Wednesday, January 30, 2008

Spacecraft Falling! Get Set to Duck? Anyone remember Skylab?

If you're the kind inclined to worry, here's a real hand-wringer for you: Sometime as early as February, 7,000 lbs. of flaming metal are going to start raining out of the sky, and nobody can say exactly where on Earth it's going to happen. The upside is, there's almost no rational reason you should give it a second thought.
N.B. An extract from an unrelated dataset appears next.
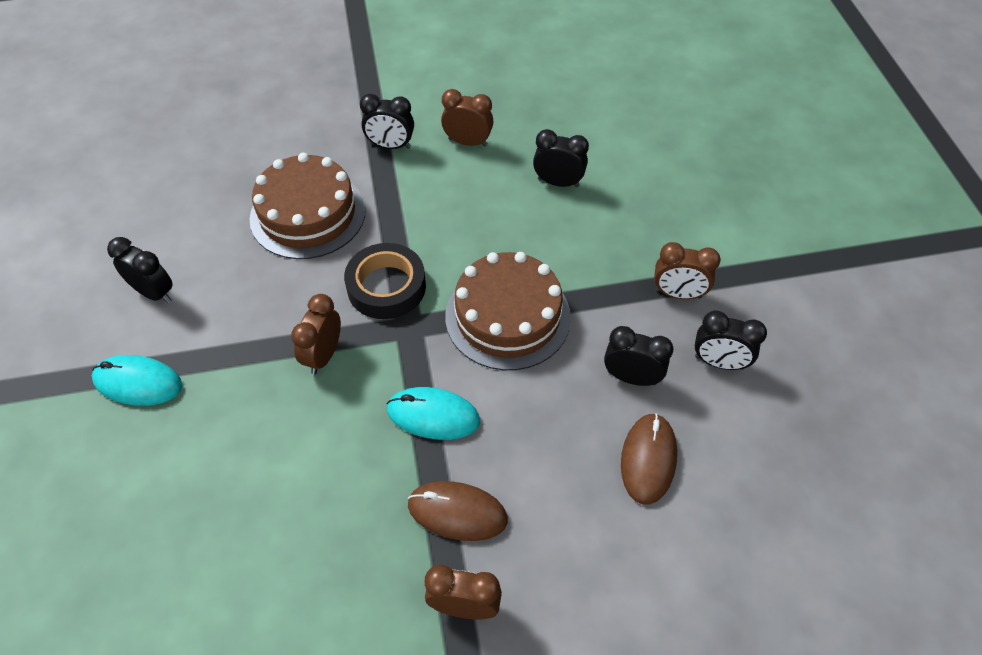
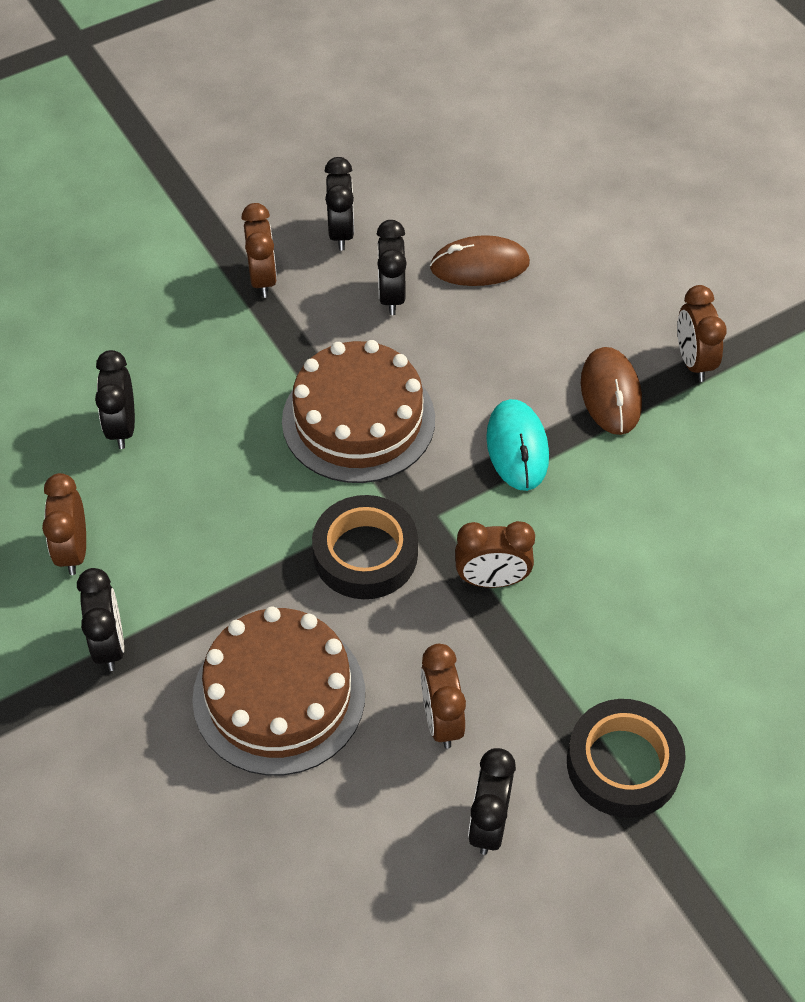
camera: 110 degrees left, 0 degrees up
turquoise mouse [92,355,182,406] -> black tape [567,699,686,818]
none -> brown clock [421,644,466,749]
In the 50 years since the launch of Sputnik, the world's first satellite, and Explorer I, America's first satellite, rocket builders from all over the world have fired so much heavy hardware into space that the planet is now surrounded by a belt of litter consisting of some 10,000 objects four inches or more in diameter and many tens of thousands of smaller ones. Taken together, they're estimated to represent more than 900,000 lbs. of flying — and possibly falling — rubbish.
In 2006, wreckage from a plummeting Russian spy satellite whizzed dangerously close to a Latin American Airbus carrying 270 passengers. That near-miss took place over the Pacific Ocean, which is considered among the safest places in the world to bring down satellites due to its unpopulated vastness. The worst uncontrolled reentry in history occurred in July 1979, when Skylab, America's abandoned, 78-ton space station — which had long since run out of maneuvering fuel — came down earlier than planned, raining debris across the Australian outback.